The company's shares fell 63 cents to $50.06 in following the announcement Wednesday morning.
Philip Morris' earnings come a day after Kraft Foods (KFT: up $0.12 to $33.72, Research, Estimates), which the company spun off in June in the year's biggest initial public offering, beat third-quarter estimates by a penny.
Profits from its domestic tobacco business increased 8.1 percent in the quarter to $1.6 billion. However, shipment volume in the United States declined 2.8 percent to 52.5 billion cigarettes. The company blamed the drop on timing of promotions shipped in June and an overall decline in industry volume.
International tobacco profit was essentially flat from a year ago at $1.4 billion as volume and higher pricing helped offset negative currency transactions. Excluding the negative currency impact, international profits would have grown 9.1 percent, the company said.
The company's biggest overseas growth came in Eastern Europe, where volume increased 17.2 percent, primarily reflecting sales in Russia and Ukraine.
International shipment volume grew 4.0% to 183.5 billion units. The company also saw big volume growth in Western Europe, the Middle East and Africa, which increased 2.9 percent.
Miller Brewing Co., which is owned by Philip Morris, reported a 7.7 percent decline in income to $131 million due to lower volume and higher marketing spending for its core beer brands.

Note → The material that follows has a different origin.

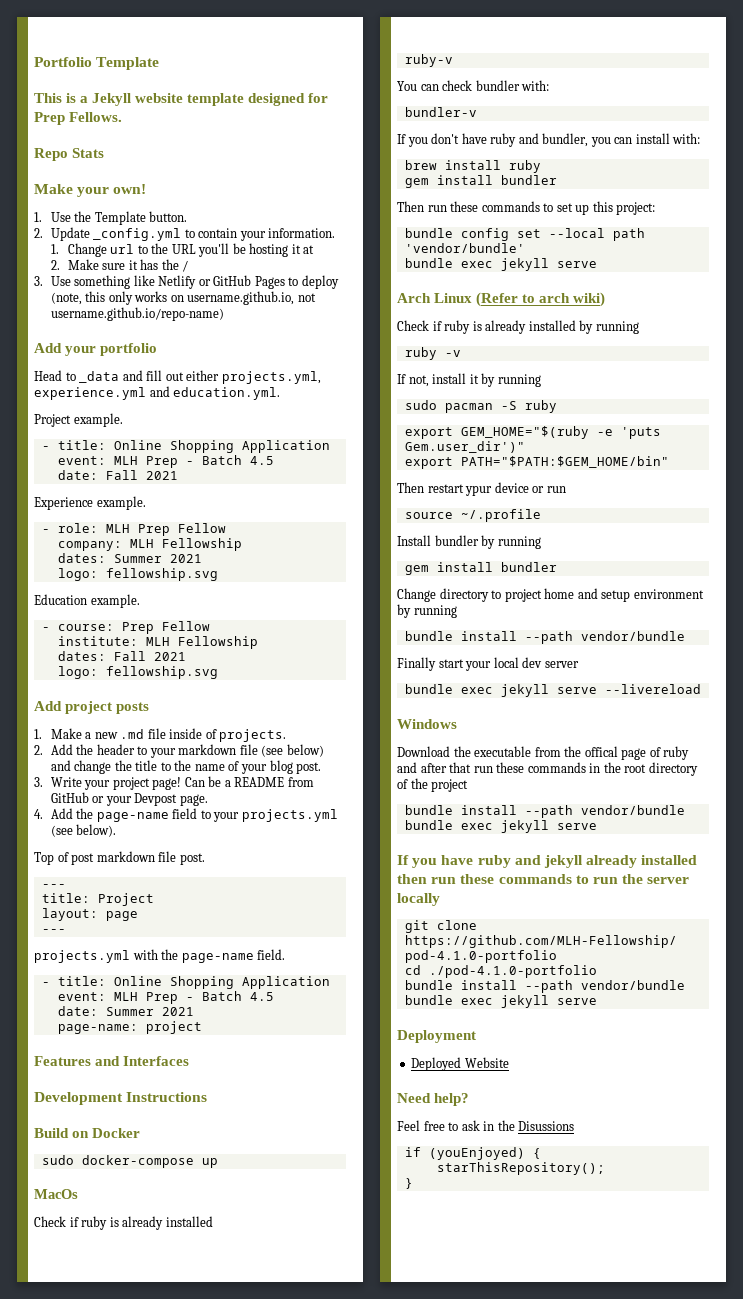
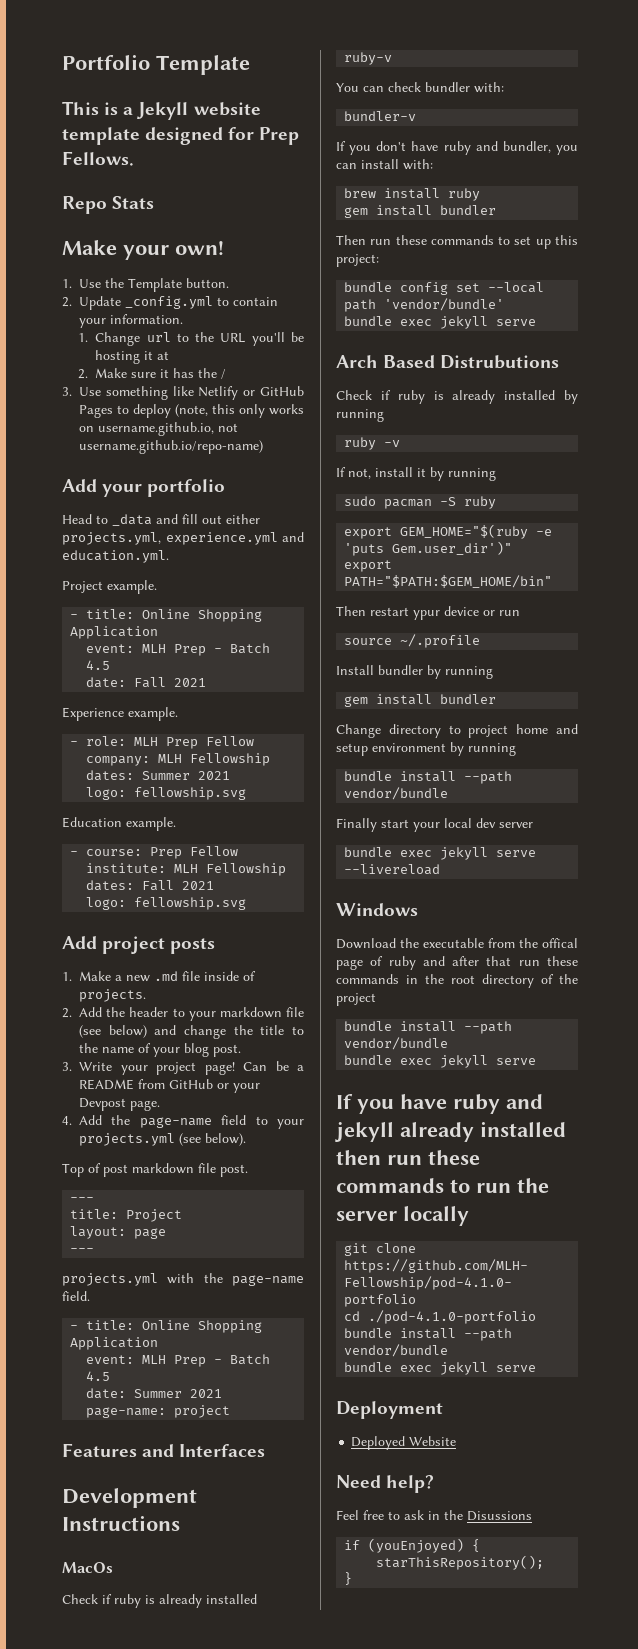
[34,1128,141,1138] [41,1155,218,1168] // Build on Docker // sudo docker-compose up -> (180, 1523) none
[434,292,606,307] Linux (Refer to arch wiki) -> [383,355,560,369] Based Distrubutions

Domestic shipment volume declined 3 percent to 10.3 million barrels, partially reflecting lower inventories and overall industry softness, the company said.
Philip Morris Capital Corp., the company's financial services arm, reported a 13.6 percent profit increase to $75 million, reflecting growth in leasing and structured finance investments.
During the quarter, Philip Morris repurchased 21.7 million shares of its common stock for $1 billion as part of its three-year program. In August, the company announced a 9.4 percent increase in its dividend to $2.32 a year.